Despite the messianic tone of his own writing, Girard has little say about apocalyptic literature. However, there are obvious parallels between what he terms a mimetic crisis and what apocalyptic texts depict as an eschatological crisis. Not only do some of Girard’s cited descriptions of mimetic crisis employ the imagery of Christian apocalyptic, but even where the accounts are independent (as when he draws examples from Classical mythology) there are the same inexplicable portents and plagues, and the constant mimetic violence of twinned antagonists – nation against nation, kingdom against kingdom, Gog against Magog, Romulus against Remus, Eteocles against Polynices. As the apocalyptic Ethiopian Enoch describes it: ‘In those days ... brothers will fall together in death until their blood flows as if it were a stream.’

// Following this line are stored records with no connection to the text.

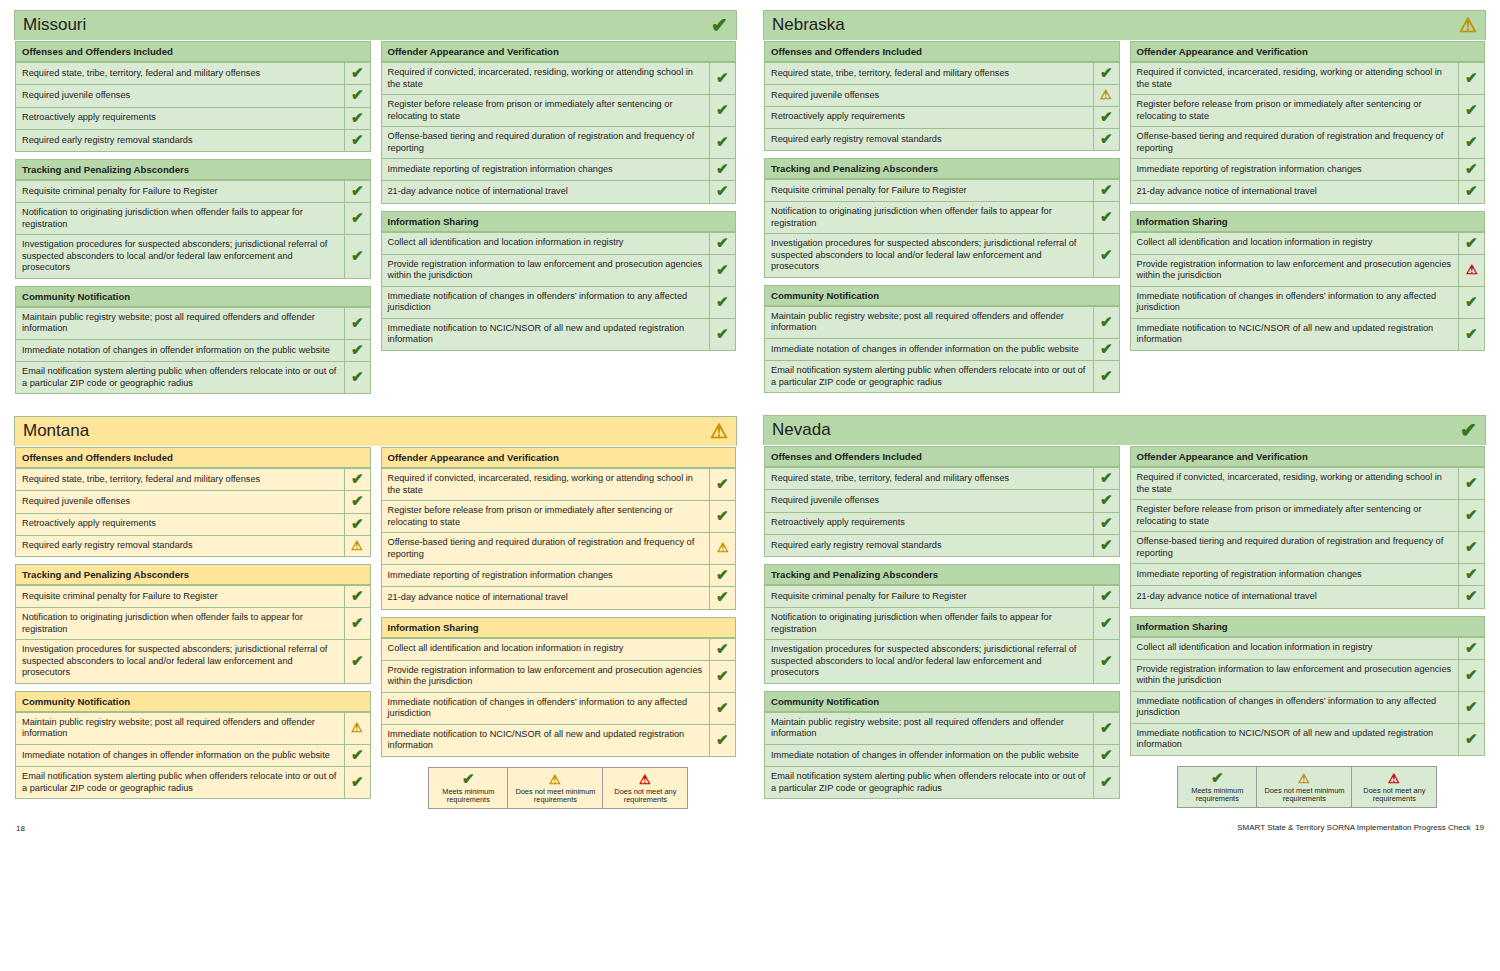Missouri✔
Offenses and Offenders Included
| Required state, tribe, territory, federal and military offenses | ✔ |
| Required juvenile offenses | ✔ |
| Retroactively apply requirements | ✔ |
| Required early registry removal standards | ✔ |
Tracking and Penalizing Absconders
| Requisite criminal penalty for Failure to Register | ✔ |
| Notification to originating jurisdiction when offender fails to appear for registration | ✔ |
| Investigation procedures for suspected absconders; jurisdictional referral of suspected absconders to local and/or federal law enforcement and prosecutors | ✔ |
Community Notification
| Maintain public registry website; post all required offenders and offender information | ✔ |
| Immediate notation of changes in offender information on the public website | ✔ |
| Email notification system alerting public when offenders relocate into or out of a particular ZIP code or geographic radius | ✔ |
Offender Appearance and Verification
| Required if convicted, incarcerated, residing, working or attending school in the state | ✔ |
| Register before release from prison or immediately after sentencing or relocating to state | ✔ |
| Offense-based tiering and required duration of registration and frequency of reporting | ✔ |
| Immediate reporting of registration information changes | ✔ |
| 21-day advance notice of international travel | ✔ |
Information Sharing
| Collect all identification and location information in registry | ✔ |
| Provide registration information to law enforcement and prosecution agencies within the jurisdiction | ✔ |
| Immediate notification of changes in offenders’ information to any affected jurisdiction | ✔ |
| Immediate notification to NCIC/NSOR of all new and updated registration information | ✔ |
Montana⚠
Offenses and Offenders Included
| Required state, tribe, territory, federal and military offenses | ✔ |
| Required juvenile offenses | ✔ |
| Retroactively apply requirements | ✔ |
| Required early registry removal standards | ⚠ |
Tracking and Penalizing Absconders
| Requisite criminal penalty for Failure to Register | ✔ |
| Notification to originating jurisdiction when offender fails to appear for registration | ✔ |
| Investigation procedures for suspected absconders; jurisdictional referral of suspected absconders to local and/or federal law enforcement and prosecutors | ✔ |
Community Notification
| Maintain public registry website; post all required offenders and offender information | ⚠ |
| Immediate notation of changes in offender information on the public website | ✔ |
| Email notification system alerting public when offenders relocate into or out of a particular ZIP code or geographic radius | ✔ |
Offender Appearance and Verification
| Required if convicted, incarcerated, residing, working or attending school in the state | ✔ |
| Register before release from prison or immediately after sentencing or relocating to state | ✔ |
| Offense-based tiering and required duration of registration and frequency of reporting | ⚠ |
| Immediate reporting of registration information changes | ✔ |
| 21-day advance notice of international travel | ✔ |
Information Sharing
| Collect all identification and location information in registry | ✔ |
| Provide registration information to law enforcement and prosecution agencies within the jurisdiction | ✔ |
| Immediate notification of changes in offenders’ information to any affected jurisdiction | ✔ |
| Immediate notification to NCIC/NSOR of all new and updated registration information | ✔ |
| ✔ | ⚠ | ⚠ |
| Meets minimum requirements | Does not meet minimum requirements | Does not meet any requirements |
18
Nebraska⚠
Offenses and Offenders Included
| Required state, tribe, territory, federal and military offenses | ✔ |
| Required juvenile offenses | ⚠ |
| Retroactively apply requirements | ✔ |
| Required early registry removal standards | ✔ |
Tracking and Penalizing Absconders
| Requisite criminal penalty for Failure to Register | ✔ |
| Notification to originating jurisdiction when offender fails to appear for registration | ✔ |
| Investigation procedures for suspected absconders; jurisdictional referral of suspected absconders to local and/or federal law enforcement and prosecutors | ✔ |
Community Notification
| Maintain public registry website; post all required offenders and offender information | ✔ |
| Immediate notation of changes in offender information on the public website | ✔ |
| Email notification system alerting public when offenders relocate into or out of a particular ZIP code or geographic radius | ✔ |
Offender Appearance and Verification
| Required if convicted, incarcerated, residing, working or attending school in the state | ✔ |
| Register before release from prison or immediately after sentencing or relocating to state | ✔ |
| Offense-based tiering and required duration of registration and frequency of reporting | ✔ |
| Immediate reporting of registration information changes | ✔ |
| 21-day advance notice of international travel | ✔ |
Information Sharing
| Collect all identification and location information in registry | ✔ |
| Provide registration information to law enforcement and prosecution agencies within the jurisdiction | ⚠ |
| Immediate notification of changes in offenders’ information to any affected jurisdiction | ✔ |
| Immediate notification to NCIC/NSOR of all new and updated registration information | ✔ |
Nevada✔
Offenses and Offenders Included
| Required state, tribe, territory, federal and military offenses | ✔ |
| Required juvenile offenses | ✔ |
| Retroactively apply requirements | ✔ |
| Required early registry removal standards | ✔ |
Tracking and Penalizing Absconders
| Requisite criminal penalty for Failure to Register | ✔ |
| Notification to originating jurisdiction when offender fails to appear for registration | ✔ |
| Investigation procedures for suspected absconders; jurisdictional referral of suspected absconders to local and/or federal law enforcement and prosecutors | ✔ |
Community Notification
| Maintain public registry website; post all required offenders and offender information | ✔ |
| Immediate notation of changes in offender information on the public website | ✔ |
| Email notification system alerting public when offenders relocate into or out of a particular ZIP code or geographic radius | ✔ |
Offender Appearance and Verification
| Required if convicted, incarcerated, residing, working or attending school in the state | ✔ |
| Register before release from prison or immediately after sentencing or relocating to state | ✔ |
| Offense-based tiering and required duration of registration and frequency of reporting | ✔ |
| Immediate reporting of registration information changes | ✔ |
| 21-day advance notice of international travel | ✔ |
Information Sharing
| Collect all identification and location information in registry | ✔ |
| Provide registration information to law enforcement and prosecution agencies within the jurisdiction | ✔ |
| Immediate notification of changes in offenders’ information to any affected jurisdiction | ✔ |
| Immediate notification to NCIC/NSOR of all new and updated registration information | ✔ |
| ✔ | ⚠ | ⚠ |
| Meets minimum requirements | Does not meet minimum requirements | Does not meet any requirements |
SMART State & Territory SORNA Implementation Progress Check 19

According to Girard, a mimetic crisis is resolved by the scapegoat mechanism. Thus, in Euripides’ Phoenician Women, Oedipus is forced to leave Thebes; and in Livy, Remus is struck down in turba (which Girard interprets as a collective murder) and Romulus disappears in a cloud (or gets ripped to pieces by the senators – another collective murder) before being proclaimed a god. But in apocalyptic, men appear rather than disappear in the clouds, and the resolution of the crisis seems to have an inverted form: not the violent exclusion of an individual by the collectivity, but the violent inclusion (or re-inclusion) of a concealed or celestial individual whose authority is imposed on the world. This eschatological figure is frequently one who, in Girard’s theory, would be counted as a scapegoat. In the apocryphal Testament of Abraham, for example, the first judgment is performed by Abel, whose murder preceded the founding of the first city; and in the Similitudes of Enoch, the ‘Son of Man’ who judges the world has been ‘hidden from the beginning’, and is identified with Enoch, the patriarch whose mysterious disappearance from earth (for Girard, a telltale sign of a scapegoat) is recorded in Genesis. The structure is most obvious in the book of Revelation, in which it is ‘the Lamb that was slain’ who opens the seven seals and receives the kingdom of God. Girard might not concede the point, but ‘the wrath of the Lamb’ sounds very much like the vengeance of a sacrificial victim, the return of a scapegoat.